I also had ChatGPT list out practice projects to help me impress interviewers, and prepare for the questions and decisions I’d be asked to justify. I most enjoy the development part of software engineering, so clarifying design systems and helping me scaffold these projects was very crucial. ChatGPT also generated a mock interview with  answers I could build on to make myself a stronger candidate.


For my builder agents, I utilized both Copilot and Claude code for implementation support. After experimenting with these two for months, I finally have a handle on how to get a project running quickly. Additionally, these tools have helped me refine my system design knowledge and think more as an architect, versus an individual  contributor. 

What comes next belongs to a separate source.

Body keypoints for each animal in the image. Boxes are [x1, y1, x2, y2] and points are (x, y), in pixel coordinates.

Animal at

My teacher agent has been Google’s NotebookLM. Here, I can take my agent output or even a YouTube tutorial link, and ask for an expounded breakdown, along with source code, to better help my understanding of concepts like advanced retrieval augmented generation. Some topics I have been focused on lately are agentic system design, agentic AI development, and software factories and their usages.


For my editor, I turned back to ChatGPT to help with refining my career narratives in relation to my goals. This agents focus was on asking the deeper why behind my goals, what was I hoping to achieve, and how I would get there.

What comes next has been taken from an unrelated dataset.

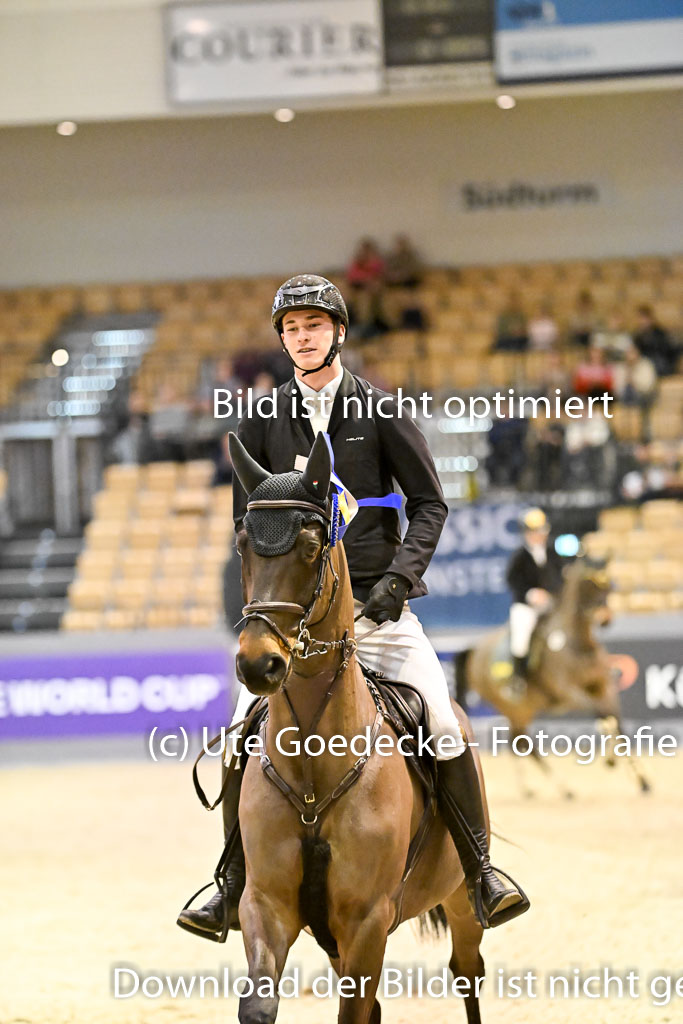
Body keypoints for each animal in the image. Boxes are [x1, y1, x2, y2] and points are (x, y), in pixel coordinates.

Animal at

To demonstrate my agentic development skills, I have built a software engineer interview retrieval augmented training agent called StackReady. StackReady allows users to query across a broad spectrum of topics including data types, algorithms, and programming languages.Truthfully, it took several tutorials before I felt comfortable building my own RAG system. I built a naive RAG first, without a frontend, followed by an advanced RAG that used query expansion through multi-query retrieval to improve the accuracy of responses. Next, I went to Claude to help me plan the app infrastructure including my agent, models, ingestion files. I installed many of the packages that I used in my earlier RAG tutorial projects including: fastapi, lang chain, chromadb for storage, and the openAI library. These libraries form the basis of the stack of the project. After getting the app running locally, I had to create a public version to share it with the world. For deployment, I went with Vercel for hosting the react/next frontend, and RailWay for hosting the python backend. After a lot of back and forth getting my API’s working, environment variables set, and 20+ redeployments, a working version of StackReady is available below. There are limits to the knowledge however. I am still exploring ways to flatten my study_guide text document to make it easier to chunk by the models. I also want to expand into other advanced RAG techniques and include more resources for the models to reference when answering queries. 


As I continue refining StackReady and expanding my understanding of advanced agentic systems, one thing has become clear: this job search is no longer just about finding my next opportunity. It has become a proving ground for the kind of work I want to do next. Every project I build, every workflow I improve, and every concept I study is helping me move from traditional software engineering into a future centered on intelligent systems that can reason, retrieve knowledge, and assist people in meaningful ways.


The same tools reshaping the industry are the tools helping me reshape my own career. What once felt like a frustrating cycle of applications and waiting has become a process of experimentation, momentum, and creation. StackReady is more than a portfolio project; it represents the direction I’m headed: building practical AI products that solve real problems while continuing to sharpen my skills as an engineer and systems thinker.


As we move into the summer of 2026, my goal remains clear: secure new opportunities in agentic development, whether through contracts, collaborations, or full-time roles. But just as important, I want to keep building in public, keep learning aggressively, and keep sharing what I discover along the way. If there’s one lesson I’ve taken from this season, it’s this: sometimes the fastest way into your next role is to build your way there.